Aim: Push the concept of marks as a tracery of movement to its logical conclusion by making marks incidental to your own movement.
Method: Find something which moves and attach a drawing medium to it so that it creates a drawing by itself. You might use a remote control car, a clock face, a door which is opened regularly. Develop this automatic drawings using source from from your sketchbook or simply by responding to what you find as you experiment. Not carefully what happens when youshift the drawing from automatically produced marks to considered ones.

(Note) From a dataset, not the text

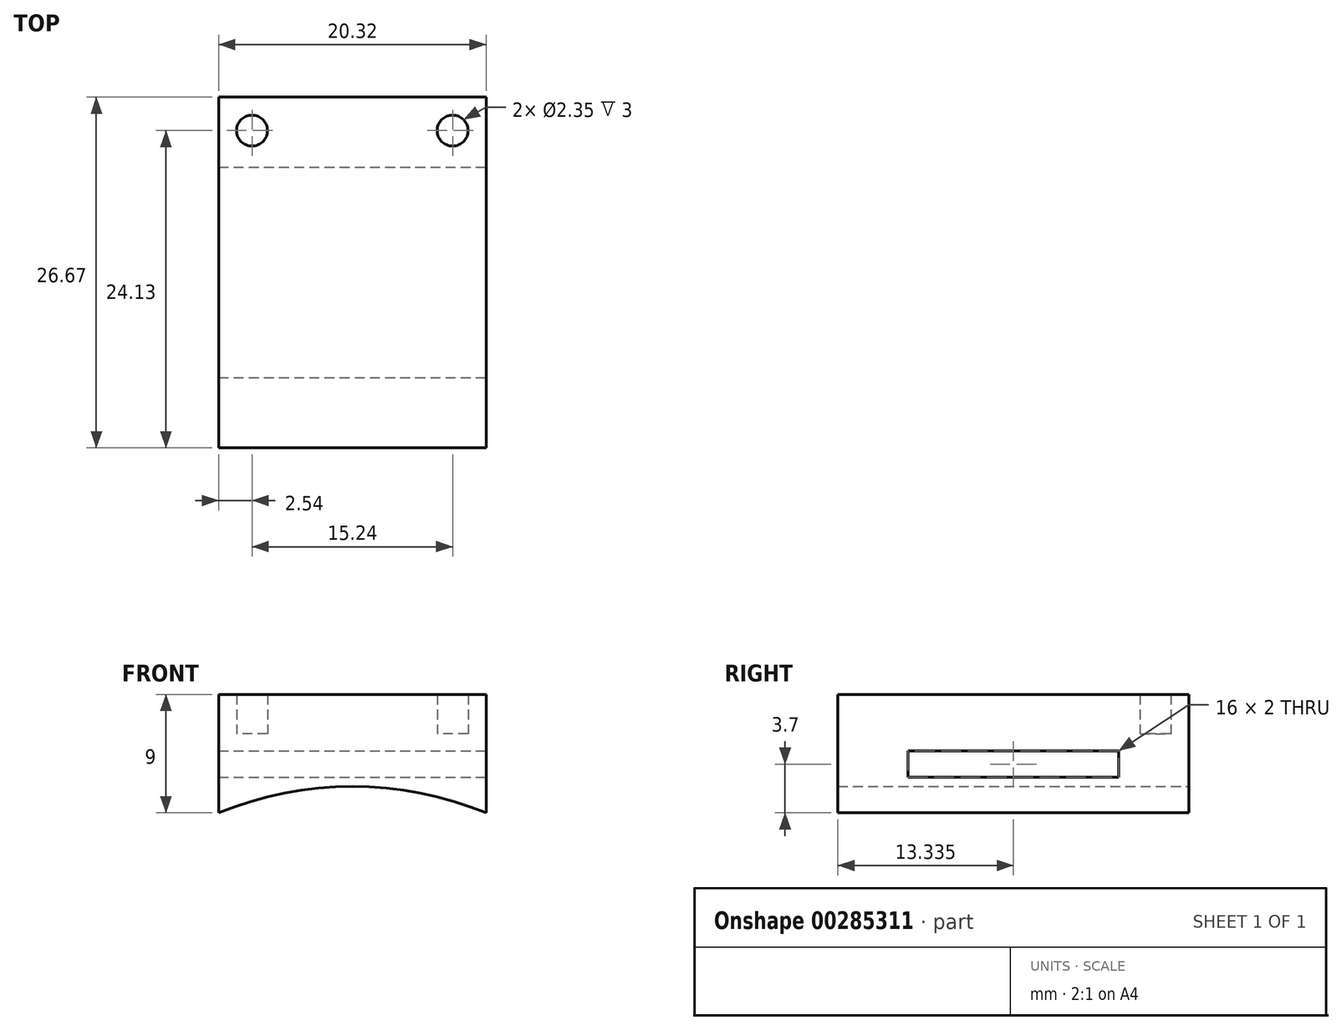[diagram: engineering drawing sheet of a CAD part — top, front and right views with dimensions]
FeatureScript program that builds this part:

Reflection : Drawing machines
http://www.artnet.com/magazineus/features/kuspit/kuspit9-17-07.asp
Rebecca Horn more than showing and constructing her drawing machines, she is also a performer and a video and installation artist. Her work explores and experiment with almost all senses using sounds, textures, vision and even smell. Works such as ‘Pencil mask’ in 1972 and ‘Fingers Extensions’ in 1974 explore mark marking with tools that extends from the body, where the human act has no much control of the outcome artwork. Through experimenting ways of drawing with a variety of materials and constructing machines to do so, her work includes the performance of drawing concepts. I think Rebecca Horn shows certainty in her ideas, she shows the possibilities that leads to different levels of drawings. Maybe her work with ‘drawing machines’ intended to explore the human ability of losing control of something they had so much control constructing but when in action it acts itself , and the results are to be contemplated and to be accepted. Another reason could be the fact that due to the ilness in her young age, she was unable to leave the hospital bed and felt very lonely. Drawing machines came from many ideas she had while there, uncapable of express herself using her body freely. It resulted in creating extensions of her body to reach out what she couldn’t at the time. A way of connecting through that extensions. Her work although using machines is very emotional.
Trying to construct my own drawing machine took imagination, planning, trial and finally action. The most focused part of it is investigating my idea, looking for tools to construct it, put all the tools into place, test and get ready to experiment. The outcome of it was simply watch it, being suprised by the result, accept the outcome without interfering with it. I think my experiment was very basic and simple. It gave me just a little bit of insight in what Rebecca Horn does. I enjoyed reading about her work and exploring her method in my own way. I still like the feeling of my hands and fingers on the paper/canvas when I draw. I am not a technical person, I am not interested and not skilful at all in inventing or constructing machines. My joy comes from the organic, the mess, the feeling drawing and painting gives me in a more unplanned and natural way.